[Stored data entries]
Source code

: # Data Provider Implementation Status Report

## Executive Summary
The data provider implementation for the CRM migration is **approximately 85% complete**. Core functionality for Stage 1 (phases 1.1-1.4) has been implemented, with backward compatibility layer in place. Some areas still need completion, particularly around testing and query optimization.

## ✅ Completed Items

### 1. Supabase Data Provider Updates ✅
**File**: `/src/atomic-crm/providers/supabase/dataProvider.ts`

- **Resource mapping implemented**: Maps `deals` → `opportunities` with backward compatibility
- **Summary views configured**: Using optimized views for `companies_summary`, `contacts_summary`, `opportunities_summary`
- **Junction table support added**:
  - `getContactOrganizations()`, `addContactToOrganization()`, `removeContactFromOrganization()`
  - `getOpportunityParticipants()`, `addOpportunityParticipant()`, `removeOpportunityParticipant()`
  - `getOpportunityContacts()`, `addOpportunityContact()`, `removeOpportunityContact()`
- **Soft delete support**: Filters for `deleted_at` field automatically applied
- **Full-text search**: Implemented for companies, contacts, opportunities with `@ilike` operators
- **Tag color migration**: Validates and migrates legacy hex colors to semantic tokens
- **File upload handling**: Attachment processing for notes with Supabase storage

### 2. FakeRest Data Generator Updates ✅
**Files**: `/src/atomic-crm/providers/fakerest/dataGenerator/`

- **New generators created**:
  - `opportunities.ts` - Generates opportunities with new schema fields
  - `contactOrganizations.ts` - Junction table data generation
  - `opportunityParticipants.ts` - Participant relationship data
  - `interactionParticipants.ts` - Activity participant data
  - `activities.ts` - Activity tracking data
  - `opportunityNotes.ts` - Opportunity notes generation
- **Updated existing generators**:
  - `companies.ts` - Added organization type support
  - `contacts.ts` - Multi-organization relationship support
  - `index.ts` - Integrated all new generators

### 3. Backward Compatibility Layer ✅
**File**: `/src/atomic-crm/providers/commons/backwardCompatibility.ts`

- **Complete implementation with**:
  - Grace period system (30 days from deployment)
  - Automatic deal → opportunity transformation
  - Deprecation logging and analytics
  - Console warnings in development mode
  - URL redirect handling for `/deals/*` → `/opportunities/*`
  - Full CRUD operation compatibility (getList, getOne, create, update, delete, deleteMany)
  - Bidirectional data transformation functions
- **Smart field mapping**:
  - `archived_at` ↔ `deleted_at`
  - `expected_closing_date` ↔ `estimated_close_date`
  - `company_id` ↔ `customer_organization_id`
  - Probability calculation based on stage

Task objective: Type out every record above once more, exactly.

Your solution:
Source code

: # Data Provider Implementation Status Report

## Executive Summary
The data provider implementation for the CRM migration is **approximately 85% complete**. Core functionality for Stage 1 (phases 1.1-1.4) has been implemented, with backward compatibility layer in place. Some areas still need completion, particularly around testing and query optimization.

## ✅ Completed Items

### 1. Supabase Data Provider Updates ✅
**File**: `/src/atomic-crm/providers/supabase/dataProvider.ts`

- **Resource mapping implemented**: Maps `deals` → `opportunities` with backward compatibility
- **Summary views configured**: Using optimized views for `companies_summary`, `contacts_summary`, `opportunities_summary`
- **Junction table support added**:
  - `getContactOrganizations()`, `addContactToOrganization()`, `removeContactFromOrganization()`
  - `getOpportunityParticipants()`, `addOpportunityParticipant()`, `removeOpportunityParticipant()`
  - `getOpportunityContacts()`, `addOpportunityContact()`, `removeOpportunityContact()`
- **Soft delete support**: Filters for `deleted_at` field automatically applied
- **Full-text search**: Implemented for companies, contacts, opportunities with `@ilike` operators
- **Tag color migration**: Validates and migrates legacy hex colors to semantic tokens
- **File upload handling**: Attachment processing for notes with Supabase storage

### 2. FakeRest Data Generator Updates ✅
**Files**: `/src/atomic-crm/providers/fakerest/dataGenerator/`

- **New generators created**:
  - `opportunities.ts` - Generates opportunities with new schema fields
  - `contactOrganizations.ts` - Junction table data generation
  - `opportunityParticipants.ts` - Participant relationship data
  - `interactionParticipants.ts` - Activity participant data
  - `activities.ts` - Activity tracking data
  - `opportunityNotes.ts` - Opportunity notes generation
- **Updated existing generators**:
  - `companies.ts` - Added organization type support
  - `contacts.ts` - Multi-organization relationship support
  - `index.ts` - Integrated all new generators

### 3. Backward Compatibility Layer ✅
**File**: `/src/atomic-crm/providers/commons/backwardCompatibility.ts`

- **Complete implementation with**:
  - Grace period system (30 days from deployment)
  - Automatic deal → opportunity transformation
  - Deprecation logging and analytics
  - Console warnings in development mode
  - URL redirect handling for `/deals/*` → `/opportunities/*`
  - Full CRUD operation compatibility (getList, getOne, create, update, delete, deleteMany)
  - Bidirectional data transformation functions
- **Smart field mapping**:
  - `archived_at` ↔ `deleted_at`
  - `expected_closing_date` ↔ `estimated_close_date`
  - `company_id` ↔ `customer_organization_id`
  - Probability calculation based on stage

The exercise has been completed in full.